Trasalì di gioia quando, nei primi mesi del 1948, il P. Provinciale mandò a chiamare lui e un altro chierico e disse: «Voi due, andate a Villaverla (VI) e fatevi fare un bel clergyman perché appena ordinati sacerdoti partirete missionari».
P. Cosma non ci stava più nella pelle, mentre io — ricorda fr. Filiberto Dal Bosco — rimasi di stucco, quasi contrariato. Non che fossi decisamente contrario, ma nemmeno ci avevo mai pensato, seriamente, alla vita missionaria, se non alla sfuggita, in qualche momento d'esuberanza, più che di vero entusiasmo.
Fr. Cosma s'era già lasciata crescere una simpatica barbetta che si accarezzava con le mani, che si stringeva fra le dita come per raccogliere, concentrare, consolidare, cementare tutti i pensieri della mente.      E ripeteva spesso in quel tempo:
«Quando potremo levare le ancore!...
Quando potrò salpare i mari!...
Quando potremo sciogliere gli ormeggi!...
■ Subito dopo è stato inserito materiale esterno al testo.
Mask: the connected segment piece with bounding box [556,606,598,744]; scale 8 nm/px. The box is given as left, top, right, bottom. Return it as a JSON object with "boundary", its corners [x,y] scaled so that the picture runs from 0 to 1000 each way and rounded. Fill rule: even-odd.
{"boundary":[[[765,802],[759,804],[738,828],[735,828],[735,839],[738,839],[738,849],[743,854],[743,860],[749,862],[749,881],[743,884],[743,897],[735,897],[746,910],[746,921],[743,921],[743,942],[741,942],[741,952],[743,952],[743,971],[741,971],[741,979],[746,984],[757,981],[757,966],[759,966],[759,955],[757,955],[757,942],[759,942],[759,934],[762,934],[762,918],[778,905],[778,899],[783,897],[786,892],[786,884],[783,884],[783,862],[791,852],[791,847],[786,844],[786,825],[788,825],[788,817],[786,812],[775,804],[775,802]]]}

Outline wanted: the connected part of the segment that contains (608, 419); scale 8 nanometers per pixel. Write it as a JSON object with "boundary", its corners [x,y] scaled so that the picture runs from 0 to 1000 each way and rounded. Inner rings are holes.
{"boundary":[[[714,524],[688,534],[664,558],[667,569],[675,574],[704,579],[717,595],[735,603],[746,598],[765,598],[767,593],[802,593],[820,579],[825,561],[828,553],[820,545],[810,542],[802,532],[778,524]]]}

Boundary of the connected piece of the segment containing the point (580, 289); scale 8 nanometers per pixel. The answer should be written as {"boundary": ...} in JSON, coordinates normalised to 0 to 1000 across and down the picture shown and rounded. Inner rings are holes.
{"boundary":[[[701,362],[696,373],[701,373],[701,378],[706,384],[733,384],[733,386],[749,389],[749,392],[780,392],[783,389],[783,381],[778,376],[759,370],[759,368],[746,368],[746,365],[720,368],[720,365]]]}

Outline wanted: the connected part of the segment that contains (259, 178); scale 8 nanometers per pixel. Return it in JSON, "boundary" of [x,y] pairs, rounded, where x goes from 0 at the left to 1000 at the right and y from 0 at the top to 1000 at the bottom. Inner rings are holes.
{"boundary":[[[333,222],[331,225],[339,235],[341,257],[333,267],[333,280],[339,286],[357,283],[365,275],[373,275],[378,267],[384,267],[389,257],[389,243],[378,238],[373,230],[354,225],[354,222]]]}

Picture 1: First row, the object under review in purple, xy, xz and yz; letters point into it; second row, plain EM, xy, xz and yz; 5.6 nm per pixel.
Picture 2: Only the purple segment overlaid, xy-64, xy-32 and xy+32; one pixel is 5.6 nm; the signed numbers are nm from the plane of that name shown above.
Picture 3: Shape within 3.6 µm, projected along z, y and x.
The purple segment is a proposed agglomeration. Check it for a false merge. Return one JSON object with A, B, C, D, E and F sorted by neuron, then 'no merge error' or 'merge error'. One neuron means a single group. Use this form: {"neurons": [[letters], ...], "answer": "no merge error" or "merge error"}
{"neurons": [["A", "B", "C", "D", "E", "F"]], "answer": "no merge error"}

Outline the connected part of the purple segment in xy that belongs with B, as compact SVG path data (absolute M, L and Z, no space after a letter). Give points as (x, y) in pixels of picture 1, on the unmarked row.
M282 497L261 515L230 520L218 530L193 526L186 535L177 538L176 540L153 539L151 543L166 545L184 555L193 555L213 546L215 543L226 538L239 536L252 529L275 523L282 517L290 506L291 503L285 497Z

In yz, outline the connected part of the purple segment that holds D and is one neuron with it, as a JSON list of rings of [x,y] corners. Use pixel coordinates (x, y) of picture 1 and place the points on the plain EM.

Quando saliremo a prora?...».
Nei giorni immediatamente successivi all'ordinazione sacerdotale, presentò regolare domanda di partire per l'Oriente, come dice la Regola di san Francesco:
«Quei frali che per divina ispirazione vorranno andare tra i Saraceni e tra gli infedeli ne chiedano il permesso ai loro ministri provinciali (superiori). I ministri poi non diano a nessuno il permesso se non a quelli che ritereranno idonei ad essere mandati» (Cap. XII).
E insistette presso di me perché anch'io allegassi la mia domanda insieme alla sua. Mi riempì la testa, la mente, il cuore, delle sue sante esaltazioni..., ma non mi risolvevo a decidere... Non presentai affatto richiesta. Pochi giorni dopo, i superiori chiamarono lui, non me, e gli dissero a malincuore che non si poteva più partire per la Cina e che consideravano, per il momento, chiusa l'evangelizzazione di quel Paese.
Infatti, in quel periodo, dal 1940 in poi, correvano anni difficili. Le circostanze storiche della salita al potere del comunismo con Maotsetung cambiarono le convinzioni, le mentalità di molti. Tra l'altro, sotto la forte spinta di ideologie politiche, le relazioni tra l'Impero Celeste e la Chiesa, tra il clero locale e la Curia Romana, registravano dolorosi conflitti di carattere disciplinare. Ma forse sotto la cenere covava qualcosa di più serio. Si voleva una Chiesa, unita sì, nella Verità della Fede, ma indipendente dal lato organizzativo, sottratta al magistero ed al «Primato di Pietro», istituito e voluto da Gesù Cristo che aveva detto a Simon Pietro:
«Pasci le mie pecorelle.
Pasci i miei agnelli» (Gv 20,15-16).
Ricevuta questa triste notizia, impallidì, ma non smise di coltivare nel cuore il desiderio del servizio missionario. Lo vidi piangere di amarezza... Tuttavia dichiarava di sentire distinta dentro di sé la voce del Signore che, un giorno o l'altro, l'avrebbe chiamato in terra missionaria per farLo conoscere ai popoli.

Vistasi preclusa quella via — continua P. Filiberto — diede un colpo di timone alla barca della sua vita e girò la domanda per l'oltre oceano e chiese di recarsi in Centro-America, nelle missioni, appena aperte, del Guatemala e dell'El Salvador (1948). Si preparò con una intensa vita spirituale: preghiera, lieta obbedienza, meditazione, mortificazione «corporale», per ottenere dal Signore il dono di saper evangelizzare le anime. Fu destinato alla Repubblica dell'El Salvador, una delle nazioni più povere del continente americano, almeno 40 anni fa.